Another rate hike, which was always a figment of some wild imaginations, would be a disaster.

Indeed, the rate cut scenario is set to regain popularity especially if, as is certain, the unemployment rate keeps rising in the months ahead. The Reserve Bank of Australia is forecasting the unemployment rate to peak at 4.3 per cent, which is a mere 0.2 percentage points from the current rate which in turn is yet to fully reflect the shockingly weak GDP data.

Indeed, it is fanciful to think that economic growth at 1 per cent per year, even 1.5 per cent, will see the unemployment rate remain below 4.3 per cent.

Given the depth of the downturn and the sluggishness in the economy, the unemployment rate will easily exceed 4.5 per cent and head towards 5 per cent unless the RBA moves to ease monetary policy.

The consolation of weak economic activity and rising unemployment is further declines in inflation and with that, lower interest rates.

Soon, but not yet.

The RBA still has a bee in its bonnet about the time it is taking to get inflation back to its 2 to 3 per cent target even though every indicator is pointing to it happening before the end of 2024.

This timidity towards embracing the disinflation outlook and its insistence that the unemployment rate will peak at 4.3 per cent need to be blown out of the water for it to move to cut interest rates.

Which makes the run of labour force and inflation data the critical elements for interest rates in the next few months.

When the double-whammy of yet higher unemployment and even lower inflation are reached the RBA will move to trim interest rates.
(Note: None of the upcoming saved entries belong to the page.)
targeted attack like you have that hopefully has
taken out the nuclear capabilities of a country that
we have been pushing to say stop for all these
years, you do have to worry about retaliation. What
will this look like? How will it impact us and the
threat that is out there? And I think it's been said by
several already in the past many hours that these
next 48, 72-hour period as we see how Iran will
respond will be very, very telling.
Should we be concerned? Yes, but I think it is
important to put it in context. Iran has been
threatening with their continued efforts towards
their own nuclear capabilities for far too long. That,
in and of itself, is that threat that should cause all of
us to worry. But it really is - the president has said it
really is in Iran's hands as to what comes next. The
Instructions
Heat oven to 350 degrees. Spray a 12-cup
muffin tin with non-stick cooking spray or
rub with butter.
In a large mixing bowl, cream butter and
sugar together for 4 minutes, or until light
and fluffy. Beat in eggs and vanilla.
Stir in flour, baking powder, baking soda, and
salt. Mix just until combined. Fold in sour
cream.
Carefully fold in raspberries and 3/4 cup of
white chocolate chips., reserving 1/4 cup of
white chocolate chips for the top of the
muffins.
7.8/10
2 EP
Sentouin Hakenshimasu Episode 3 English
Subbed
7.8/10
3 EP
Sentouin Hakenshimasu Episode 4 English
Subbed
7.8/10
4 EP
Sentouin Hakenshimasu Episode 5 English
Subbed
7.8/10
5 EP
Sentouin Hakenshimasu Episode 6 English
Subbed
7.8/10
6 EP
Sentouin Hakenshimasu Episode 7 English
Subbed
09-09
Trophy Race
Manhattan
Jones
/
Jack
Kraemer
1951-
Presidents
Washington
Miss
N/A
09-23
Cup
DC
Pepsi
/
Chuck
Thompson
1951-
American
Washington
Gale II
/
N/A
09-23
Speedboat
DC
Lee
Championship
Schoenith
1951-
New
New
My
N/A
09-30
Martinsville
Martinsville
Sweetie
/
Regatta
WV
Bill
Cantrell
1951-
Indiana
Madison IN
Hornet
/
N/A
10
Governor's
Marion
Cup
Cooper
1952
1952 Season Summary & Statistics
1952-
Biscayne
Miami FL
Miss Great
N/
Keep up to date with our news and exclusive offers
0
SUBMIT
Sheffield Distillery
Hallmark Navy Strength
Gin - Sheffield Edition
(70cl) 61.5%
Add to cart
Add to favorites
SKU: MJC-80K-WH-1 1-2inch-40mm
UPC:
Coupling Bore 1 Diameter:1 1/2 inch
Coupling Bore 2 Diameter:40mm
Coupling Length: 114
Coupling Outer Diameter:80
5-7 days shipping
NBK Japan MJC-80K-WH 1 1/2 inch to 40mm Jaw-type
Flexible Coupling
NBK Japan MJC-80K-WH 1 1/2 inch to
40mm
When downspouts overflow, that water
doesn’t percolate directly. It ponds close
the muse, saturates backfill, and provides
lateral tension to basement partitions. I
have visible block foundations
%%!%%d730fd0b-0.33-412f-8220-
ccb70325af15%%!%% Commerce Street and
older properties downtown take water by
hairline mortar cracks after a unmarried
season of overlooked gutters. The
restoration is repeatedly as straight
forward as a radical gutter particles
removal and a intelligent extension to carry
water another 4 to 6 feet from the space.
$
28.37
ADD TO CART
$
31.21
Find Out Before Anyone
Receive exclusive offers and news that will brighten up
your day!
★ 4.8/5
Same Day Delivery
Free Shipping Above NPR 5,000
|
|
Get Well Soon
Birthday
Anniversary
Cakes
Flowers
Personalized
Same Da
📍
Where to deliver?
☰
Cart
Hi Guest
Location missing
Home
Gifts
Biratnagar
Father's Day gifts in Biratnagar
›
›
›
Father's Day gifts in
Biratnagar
The June quarter inflation data are due for release on July 31, with the July data – which will include the deflationary effects of the electricity and rental subsidies – on August 28 set to be critical inputs to the interest rate cut decision.

Add to that the regular monthly labour force releases which by August are set to show unemployment approaching 4.5 per cent means the RBA meeting of September 23 and 24 will have a serious discussion about interest rate cuts.

It is also worth noting that by then, the global economy is set to see interest rate cutting cycles underway in the Eurozone, Canada, the UK, Sweden, Switzerland, Brazil and probably a range of other countries.

This would be a good time for the RBA to join the rate cutting bandwagon.